AMD Readies Full Open-Source HDMI 2.1 Support for Linux
techpowerup.com55 points by tosh 9 hours ago
55 points by tosh 9 hours ago
> A significant negotiation took place late last year on Valve's side. Given its use of AMD hardware and experience, Valve attempted to engage with the HDMI Forum leadership to gain approval for the open-source implementation. ... Valve's SteamOS uses open-source AMD GPU driver components because the Steam Machine runs on an AMD RDNA 3 GPU, and the company's negotiations seem to have done their part.
Gaben be praised!
A lot can be said about the proprietary and closed nature of Steam. But for a while, and even more in recent year, Valve has truly contributed in a good faith manner to free softwares and the linux community. Sure, it's to serve they own interest in selling Steam-branded hardware, but they probably could have gone the easier route that a lot of vendor ends up to where they contribute the minimum and keep a lot of things proprietary (making things like hdmi 2.1 support easier).
Isn’t Linux even supporting HDCP antithetical to what it stands for?
Linux also supports secure boot and locking down your accounts. Open technology doesn't mean everybody can do everything.
But why is anti-cheat so hard to build for Linux then? Because it needs kernel-level access?
It's not hard to build. It's just very hard to guarantee it won't be tampered with, making it ineffective.
Won’t HDCP face the same tampering?
The kernel driver for HDCP is about orchestrating it to happen on the GPU, not about implementing HDCP in software running on the CPU. I.e. the place you need to hack is in the GPU so it continues like HDCP is enabled even though it isn't, not the kernel driver asking the GPU to enable/disable HDCP normally.
Meanwhile, kernel level anti cheats live their full life on the CPU and the logic is itself the software driver. Hacking the software driver therefore gives you actual direct control of the anticheat behavior and functionality itself.
I honestly don't know, but I assume HDCP can be implemented on the proprietary firmware blobs.
some people want to implement this DRM support and some others want to use this support.
freedom in this scenario is more akin to "you are free to choose" above "you should pick one of the free choices".
some people will decide for paid products and some people will consume closed source "evil corporation" software.
... while it IS "anti ethical" to some of its founders, it should be an individual choice of each user, after all its my machine, and i don’t have to care about what Stallman/whatever says I should or shouldn’t do with my stuff, the same way they have their right to tell me to go fuck myself for my choices.
Great point, if users want it, they should be able to use it for Linux. Hopefully this gets 4K working on streaming platforms now.

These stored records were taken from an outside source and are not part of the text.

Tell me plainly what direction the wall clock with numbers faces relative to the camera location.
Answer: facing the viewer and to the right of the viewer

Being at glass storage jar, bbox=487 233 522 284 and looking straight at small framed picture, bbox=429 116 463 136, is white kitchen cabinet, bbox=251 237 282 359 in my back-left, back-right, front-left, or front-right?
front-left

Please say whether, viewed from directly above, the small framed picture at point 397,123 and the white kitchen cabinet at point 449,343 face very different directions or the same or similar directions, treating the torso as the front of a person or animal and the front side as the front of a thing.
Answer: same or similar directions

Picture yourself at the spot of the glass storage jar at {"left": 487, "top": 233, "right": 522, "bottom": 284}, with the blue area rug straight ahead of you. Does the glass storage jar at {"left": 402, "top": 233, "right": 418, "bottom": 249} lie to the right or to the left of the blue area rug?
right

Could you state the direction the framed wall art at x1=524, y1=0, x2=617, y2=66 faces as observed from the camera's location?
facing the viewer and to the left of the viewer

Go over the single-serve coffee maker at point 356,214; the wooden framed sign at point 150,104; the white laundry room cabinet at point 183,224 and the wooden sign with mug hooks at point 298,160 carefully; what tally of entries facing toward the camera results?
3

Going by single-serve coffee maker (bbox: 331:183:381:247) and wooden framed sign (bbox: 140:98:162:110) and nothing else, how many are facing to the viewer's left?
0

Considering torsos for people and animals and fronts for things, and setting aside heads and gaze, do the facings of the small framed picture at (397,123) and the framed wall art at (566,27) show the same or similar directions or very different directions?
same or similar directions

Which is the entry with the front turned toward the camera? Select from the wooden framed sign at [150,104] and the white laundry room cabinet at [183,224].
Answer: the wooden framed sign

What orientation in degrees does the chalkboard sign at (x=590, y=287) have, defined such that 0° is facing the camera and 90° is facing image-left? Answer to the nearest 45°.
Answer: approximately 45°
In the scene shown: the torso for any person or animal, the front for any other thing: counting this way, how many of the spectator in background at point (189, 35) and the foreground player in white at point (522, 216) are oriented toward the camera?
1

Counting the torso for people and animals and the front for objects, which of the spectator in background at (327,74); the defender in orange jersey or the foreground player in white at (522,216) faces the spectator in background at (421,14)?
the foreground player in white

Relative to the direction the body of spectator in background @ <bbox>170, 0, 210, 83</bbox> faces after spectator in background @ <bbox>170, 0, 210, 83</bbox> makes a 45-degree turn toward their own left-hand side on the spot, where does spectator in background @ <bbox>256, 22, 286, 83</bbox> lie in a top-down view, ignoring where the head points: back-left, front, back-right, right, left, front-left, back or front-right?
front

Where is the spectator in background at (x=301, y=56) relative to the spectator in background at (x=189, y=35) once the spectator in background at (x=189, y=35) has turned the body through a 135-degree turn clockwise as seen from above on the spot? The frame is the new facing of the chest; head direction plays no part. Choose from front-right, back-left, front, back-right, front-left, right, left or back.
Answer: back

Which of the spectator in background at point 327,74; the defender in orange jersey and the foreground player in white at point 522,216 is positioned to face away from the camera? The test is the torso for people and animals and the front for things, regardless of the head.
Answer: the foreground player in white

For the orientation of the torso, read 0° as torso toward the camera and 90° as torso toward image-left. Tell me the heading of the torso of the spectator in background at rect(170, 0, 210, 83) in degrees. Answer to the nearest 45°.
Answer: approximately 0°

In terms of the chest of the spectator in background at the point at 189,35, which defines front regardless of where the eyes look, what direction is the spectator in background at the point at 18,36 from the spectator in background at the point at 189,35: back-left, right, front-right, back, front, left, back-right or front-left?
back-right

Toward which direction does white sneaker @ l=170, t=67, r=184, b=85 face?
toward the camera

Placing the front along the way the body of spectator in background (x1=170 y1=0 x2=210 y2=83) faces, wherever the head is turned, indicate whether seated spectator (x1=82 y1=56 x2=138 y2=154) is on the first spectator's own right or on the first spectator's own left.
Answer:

I just fear that HDCP is a Trojan Horse. It’s used to protect DRM content since its inception, but the powers that be can use it to control what you see on your screen. Feels like it will be abused given enough time.
HDCP1 is completely broken, you can buy HDCP2.x strippers on amazon (they're often marketed as "converters").
> I just fear that HDCP is a Trojan Horse.
yep.
overall what I expect to happen in a few years:
* more people get more fed up with microsoft + gaming on linux gets more popular * some few distros will be very oriented for closed source drm heavy software.
in this scenario the regular Debian "i wont install binary blobs on my machine" folks wont get affected, but certainly there will be "blackbox linux" distros with the "i have no idea what i am running" binary blobs kind of environment.
If the word is: "hey, you need this distro to play netflix drm content at 4k" a lot of people would pick that over the regular "opener source" stuff.
if it were viable to have some sort of "witchcraft, undecipherable, untamperable" linux pseudo variant that allows for intrusive anti cheat software for the games that dont support regular linux, we would be there already. I know I would be using that for being the "lesser crap than windows 11" that lets me play my comercial multiplayer games.
on the other side, if the day comes that "Linux from now onwards officially forces HDCP" the regular purist would ignore that without many problems... thanks to open source! and we would probably call this fork something else.
... therefore maybe this trojan horse is sign of the end, but mostly as the end of the "main brand name" and not of its forks.